鳥居は、私にとっても大きな意味を持つものだったんです。私の曾祖父は山形県で国会議員を務め、川の氾濫に悩む地元住民のために奔走し、大きな功績を残しました。その功績が讃えられて、地元には今でも曾祖父の名前が刻まれた鳥居が立っています。その曾祖父への敬意や、曾祖父のように社会貢献したい、という想いを社名に込めました。

創業当初から、「幸せな親子時間を増やそうぜ」をビジョンとして掲げ、おもちゃのサブスクリプションサービス以上の事業展開も見据えていたので、社名を「トイサブ!」にしなかったという理由もあります。

素敵なエピソードですね。現在注力していることや、今後の展望について教えてください。

志田さん:「トイサブ!」サービス開始当初は単純に月齢、年齢別におもちゃを選定していました。しかし、子供の発育状況や興味関心はそれぞれ違います。そのため、私たちはお客さまからのご意見を大切にし、データも活用しながら、1人1人のお子さまの発育に合わせたおもちゃが届くよう、サービス改善を繰り返してきました。これからも、選ばれ続けるサービスになるよう、その精度を高めていきます。
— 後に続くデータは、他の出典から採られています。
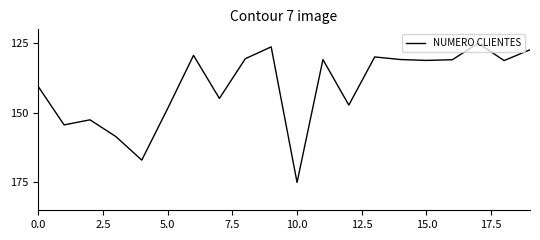

What is the maximum value shown in the chart?

175.0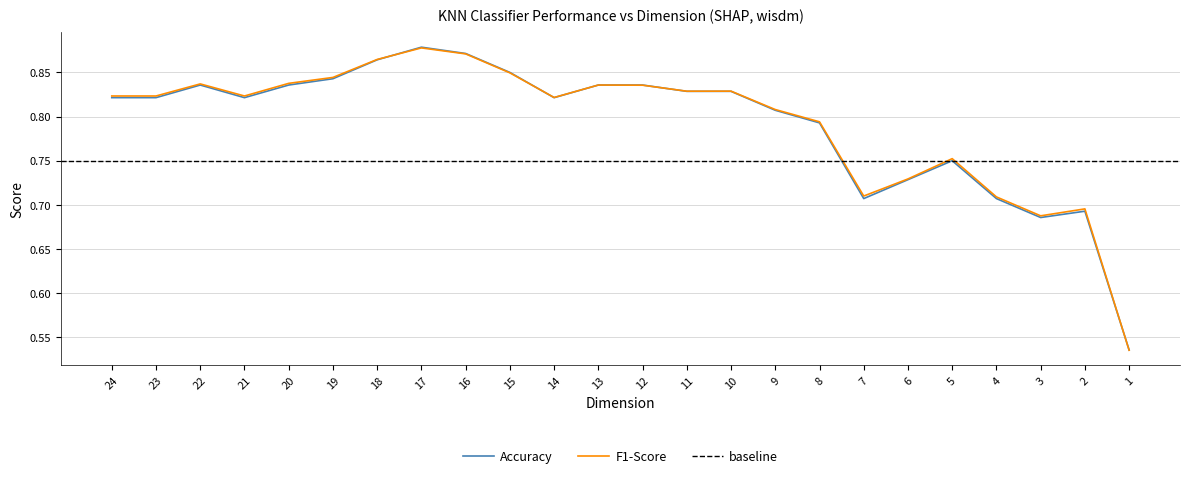

True or false: Accuracy has a value of 1.2 at 5.

False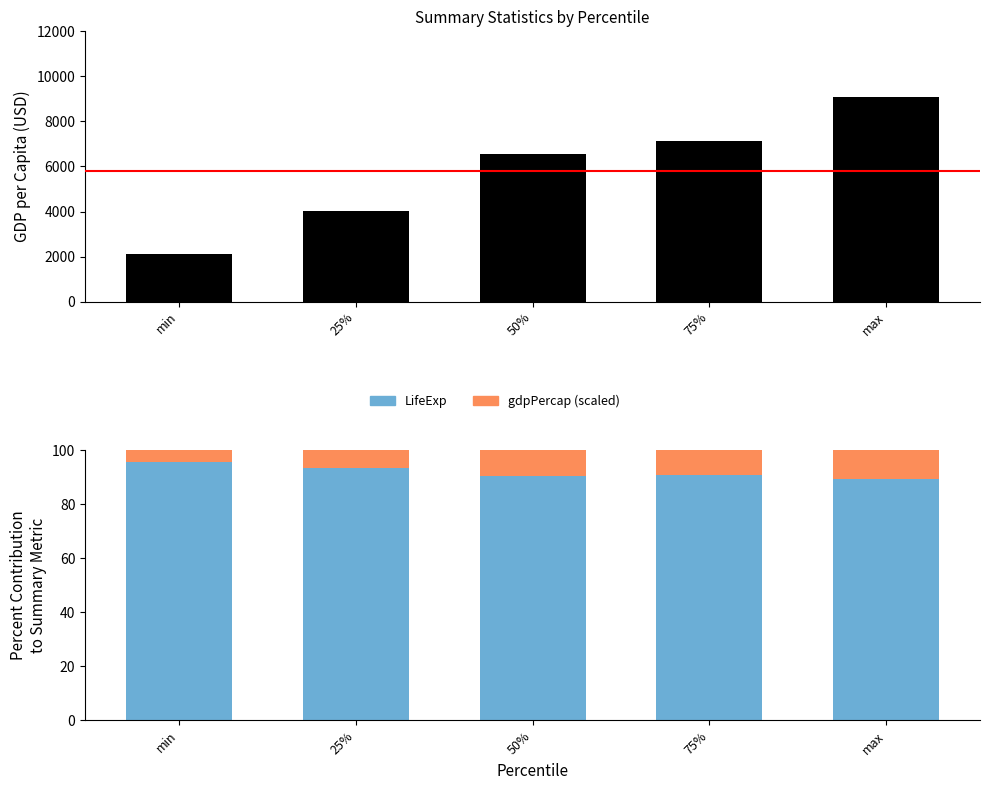

What is the difference between the highest and lowest values at 75%?

7121.9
さらに今後は自社開発の製品にも力を入れ、幸せな親子時間を増やすためのサービスを強化していきたいです。

自社製品としては、現在おもちゃのプライベートブランドも展開しています。これまで「トイサブ!」を通じて集まったお客さまの評価を基に、耐久性やメンテナンス性も徹底して追求したブランドです。

従来のおもちゃ市場においては、メーカー側の意向ばかりが商品に反映され、お客さまの声を集めて商品開発されることは少なかったんです。一方で私たちのもとには、これまでに多くのお客さまからいただいた声という資産があります。多様なご意見がありますが、私たちは「あらゆる人は正しい」という価値観のもと、お客さまの声を大切にし、その想いや背景を想像しながら対応していきます。
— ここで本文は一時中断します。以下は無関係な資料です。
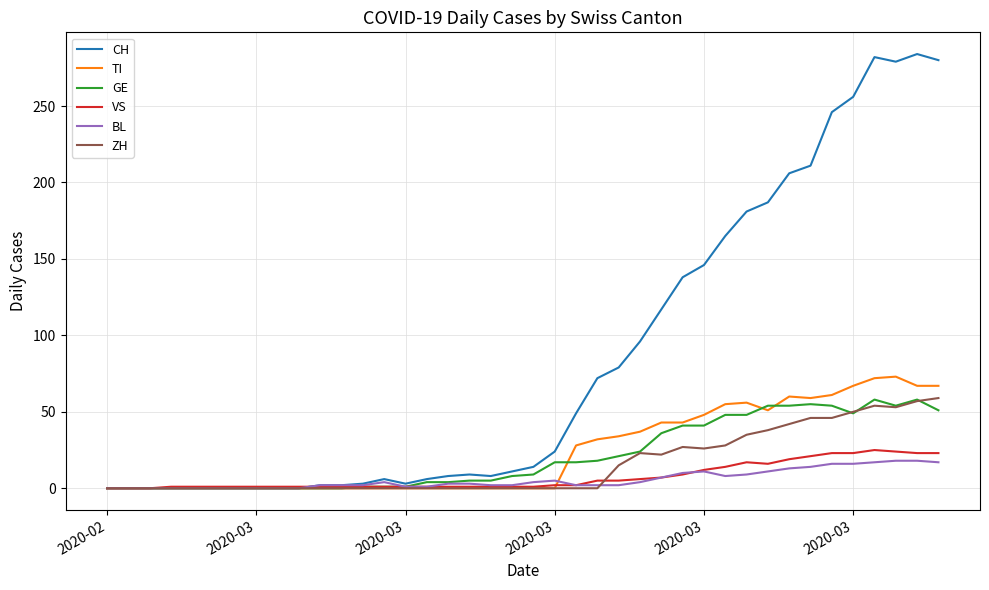

Which series has the widest spread of values?

CH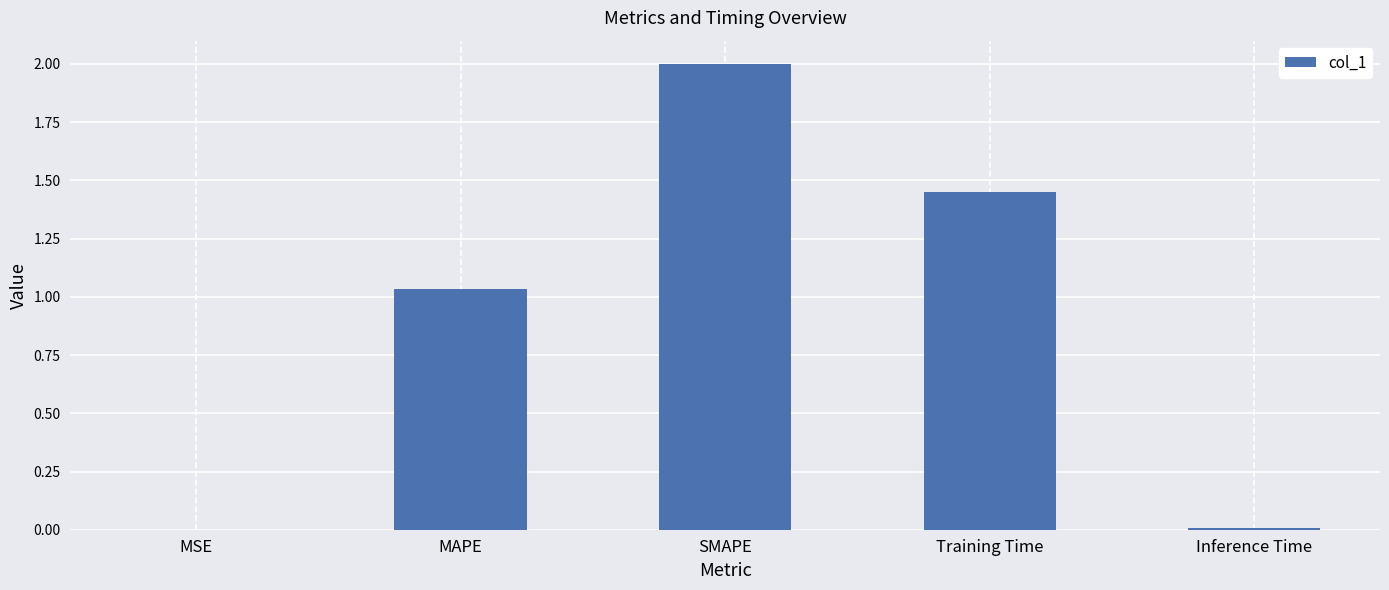

Which has a higher value, SMAPE or Training Time?

SMAPE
「トイサブ!」から派生した新しいサービスも拡大させていく予定です。直近では、親子教室の通信教育版のような新事業をスタートさせ、親子が一緒に成長できる場を提供しています。

幸せな親子の時間を増やし、社会に貢献する。そのために、私たちはこれからも邁進していきます。私たちのビジョンとミッションに共感し、支えてくださる皆さまとともに、一歩一歩前進していきたいと思います。